Extrait choisi -
++++++++++++++++++++

J’ai passé tellement temps dans la cuisine lorsque j’étais enfant, chez mes grands parents, que j’ai un lien affectif avec ce lieu et ce qui en sort. J’adore plus que tout que l’on cuisine pour moi.

Pas de chance, je ne peux compter en ce moment que sur ma propre personne (et un peu sur mon voisin, qui, hier, m’a fait de la brioche).
 

 

Un peu toquée

Depuis le confinement, j’ai donc pour horizon ma cuisine qui donne directement sur le salon.
Vu que mon univers virtuel a l’air de se jouer dans un immense « Top Chef », j’ai décidé de m’y mettre aussi.

En fait, il s’agissait d’abord d’occuper ma tête. J’ai commencé par faire de la pâtisserie, comme un réflexe, parce que j’ai en poche deux, trois recettes que je réussis bien.
Mes classiques je les exécute en un tournemain.

C’est d ‘ailleurs pour cette raison que j’apprécie cette version sucrée de mon répertoire. Dans mon temps de femme pressée, elle est facile à caser.
Dans celui de confinée, elle est navrante. Je me suis néanmoins rendue compte d’une chose : si j’allais naturellement vers les desserts, ce n’était pas pour rien.

++++++++++++++++++++

Données sources -
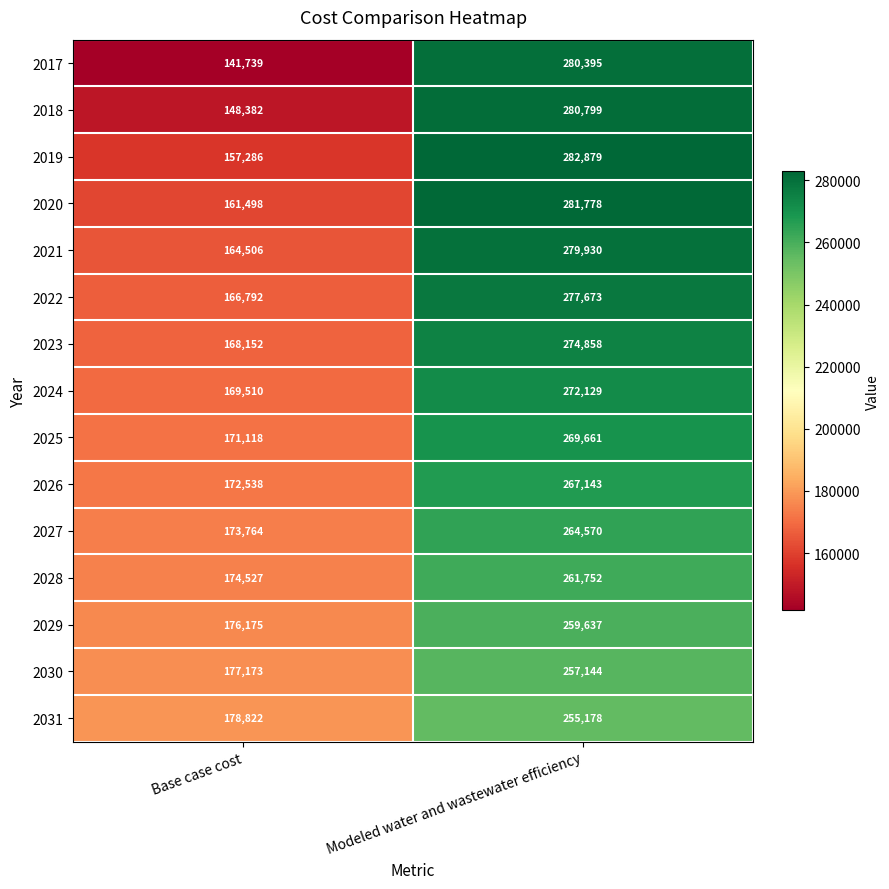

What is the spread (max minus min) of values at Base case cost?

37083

++++++++++++++++++++

Travail demandé -
A) Pouvez-vous recopier l'extrait sur la cuisine en confinement entre «Pas de chance, je» et «je réussis bien.», inclus, en remplaçant «voisin» par «cousin» ?
B) Pouvez-vous réécrire plus brièvement le paragraphe de l'extrait qui commence par « En fait, il s'agissait d'abord », en conservant ses faits principaux ?
Les lignes ne sont pas utiles ici.

Réponses proposées -
A)
Pas de chance, je ne peux compter en ce moment que sur ma propre personne (et un peu sur mon cousin, qui, hier, m’a fait de la brioche).
 

 

Un peu toquée

Depuis le confinement, j’ai donc pour horizon ma cuisine qui donne directement sur le salon.
Vu que mon univers virtuel a l’air de se jouer dans un immense « Top Chef », j’ai décidé de m’y mettre aussi.

En fait, il s’agissait d’abord d’occuper ma tête. J’ai commencé par faire de la pâtisserie, comme un réflexe, parce que j’ai en poche deux, trois recettes que je réussis bien.

B) Il s'agissait surtout de m'occuper l'esprit : j'ai commencé par la pâtisserie, par réflexe, car je réussis bien deux ou trois recettes.